Since it launched in 2007, the service has garnered 15.1 million customers. At peak times, there are 200 transactions every second and the equivalent to 20 per cent of the country’s GDP washes through the system.

But replicating Safaricom’s success has long proved beyond reach. Since the UK’s aid agency gave a £1m grant in 2006 to try to facilitate microfinance payments, which led to the birth of the service, none of the other 120 or so copycat mobile money platforms have performed as well. Only the Philippines comes close, with about 3m customers, while Tanzania may yet overcome a sluggish start.

Check out the full article from the BeyondBrics (FT) here.

In a variant on the Kenyan model, the Indian mobile money will have to partner with a bank, meaning customers might even make interest from the money they store. In Kenya, 12-15bn shillings are stored on M-PESA systems at any one time, but Safaricom is not allowed to make a profit with the interest and neither is the customer. Instead the earnings go into a charitable M-PESA foundation. Any attempt to change this is likely to spook banks, which have in the past attempted to close down M-PESA.

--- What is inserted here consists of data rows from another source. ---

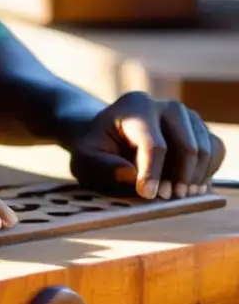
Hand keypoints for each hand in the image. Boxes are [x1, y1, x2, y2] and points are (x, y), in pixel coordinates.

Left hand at [68, 92, 225, 199]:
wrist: (109, 135)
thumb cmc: (96, 148)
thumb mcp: (86, 157)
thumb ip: (102, 166)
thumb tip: (130, 175)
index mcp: (136, 106)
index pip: (153, 144)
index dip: (153, 173)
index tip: (147, 195)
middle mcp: (166, 106)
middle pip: (186, 146)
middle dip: (179, 177)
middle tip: (166, 198)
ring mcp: (187, 116)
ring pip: (206, 149)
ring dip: (194, 178)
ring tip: (176, 195)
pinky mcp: (200, 129)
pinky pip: (216, 150)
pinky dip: (207, 172)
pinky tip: (189, 186)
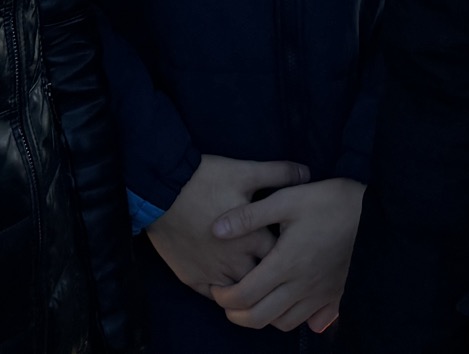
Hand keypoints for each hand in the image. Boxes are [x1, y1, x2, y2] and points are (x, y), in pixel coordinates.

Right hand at [146, 155, 311, 296]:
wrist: (161, 189)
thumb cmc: (205, 179)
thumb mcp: (245, 171)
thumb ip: (278, 174)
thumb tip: (307, 173)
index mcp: (252, 237)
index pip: (282, 257)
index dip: (288, 253)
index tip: (291, 249)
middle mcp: (235, 261)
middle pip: (263, 280)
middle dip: (270, 276)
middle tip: (276, 270)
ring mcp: (212, 273)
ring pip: (239, 293)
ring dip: (248, 287)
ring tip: (256, 282)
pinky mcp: (192, 278)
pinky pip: (213, 296)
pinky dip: (223, 294)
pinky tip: (230, 287)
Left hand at [208, 176, 364, 333]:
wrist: (377, 215)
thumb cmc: (332, 202)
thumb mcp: (289, 199)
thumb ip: (250, 215)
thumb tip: (215, 229)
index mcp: (286, 263)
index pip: (245, 295)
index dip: (223, 297)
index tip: (215, 287)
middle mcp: (302, 286)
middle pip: (260, 318)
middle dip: (236, 315)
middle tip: (226, 300)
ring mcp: (320, 295)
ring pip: (283, 323)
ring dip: (263, 318)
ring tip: (254, 299)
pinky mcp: (335, 296)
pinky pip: (310, 321)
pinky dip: (292, 318)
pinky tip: (287, 302)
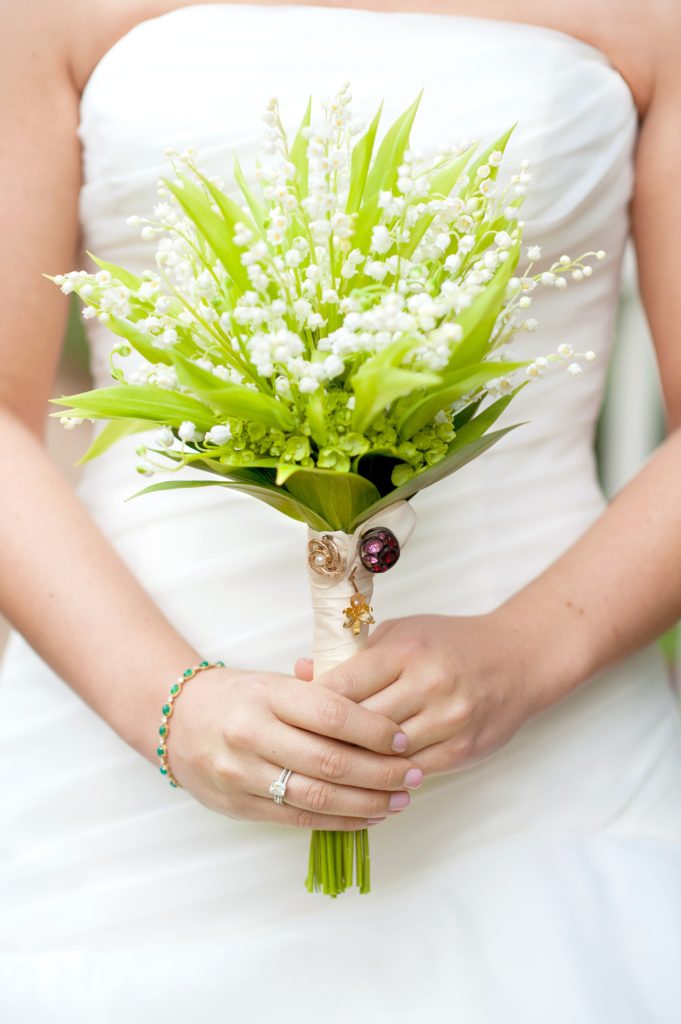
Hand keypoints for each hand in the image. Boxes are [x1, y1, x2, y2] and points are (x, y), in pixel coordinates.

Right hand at [168, 665, 423, 830]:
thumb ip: (321, 696)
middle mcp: (251, 734)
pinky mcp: (239, 806)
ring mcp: (241, 774)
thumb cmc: (239, 697)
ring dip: (366, 803)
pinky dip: (340, 820)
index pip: (331, 714)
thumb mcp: (275, 683)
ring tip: (400, 800)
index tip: (403, 738)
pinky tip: (368, 816)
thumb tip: (382, 712)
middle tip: (413, 774)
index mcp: (266, 695)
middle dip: (380, 772)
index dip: (373, 730)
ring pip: (316, 796)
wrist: (175, 720)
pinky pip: (298, 818)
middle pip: (329, 761)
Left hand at [294, 612, 541, 776]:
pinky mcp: (461, 750)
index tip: (292, 717)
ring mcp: (447, 720)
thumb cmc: (447, 644)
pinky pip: (410, 772)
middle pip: (359, 724)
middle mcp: (427, 684)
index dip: (311, 706)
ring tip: (325, 768)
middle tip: (297, 750)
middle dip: (325, 739)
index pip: (343, 685)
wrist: (515, 661)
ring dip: (353, 764)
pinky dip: (384, 777)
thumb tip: (299, 672)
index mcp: (405, 651)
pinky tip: (364, 778)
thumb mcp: (399, 634)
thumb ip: (352, 656)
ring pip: (382, 755)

In Kariobangi whave noticed that MPESA is bringing new habits and “rules of the game” in local markets and it is used by virtually 100% of market operators. However, let’s not overestimate its impact: cash is still the king, by far.

The problem is that transferring money with MPESA and withdrawing small sums from the agents requires the payments of a fee, which becomes burdensome in markets where there is a huge number of very small transactions. This, combined with the lack of interest on savings, makes MPESA a rather expensive (though handy) financial product.

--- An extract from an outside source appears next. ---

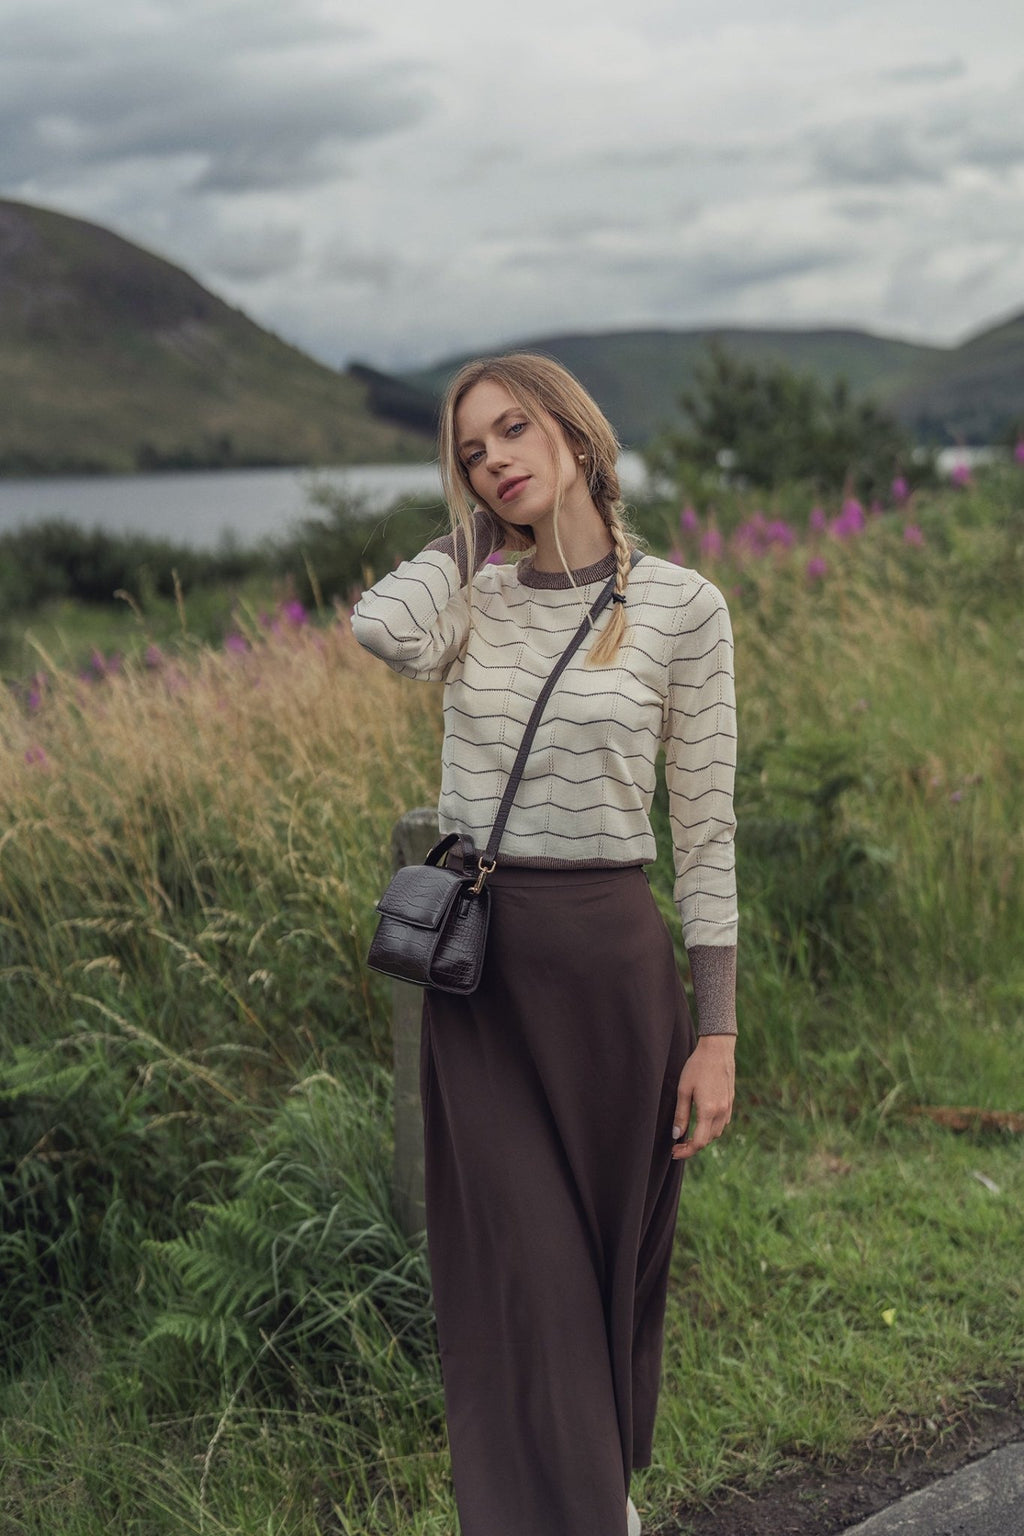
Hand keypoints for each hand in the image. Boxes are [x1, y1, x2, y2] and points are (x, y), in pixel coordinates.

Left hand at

For a very interesting analysis of the use of MPESA check out the recent work of Guy Stuart and Monique Cohen “Cash in, Cash out Kenya: The Role of MPESA in the lives of low income people” (PDF). They recorded over 18000 transactions with financial diaries and showed that not only cash is still king in local economies (over 94% of total transactions), but that MPESA is valuable especially for the urban-rural remittances: the “Send money home” strategy, where MPESA is an alternative to physically taking an envelope by bus over long distances.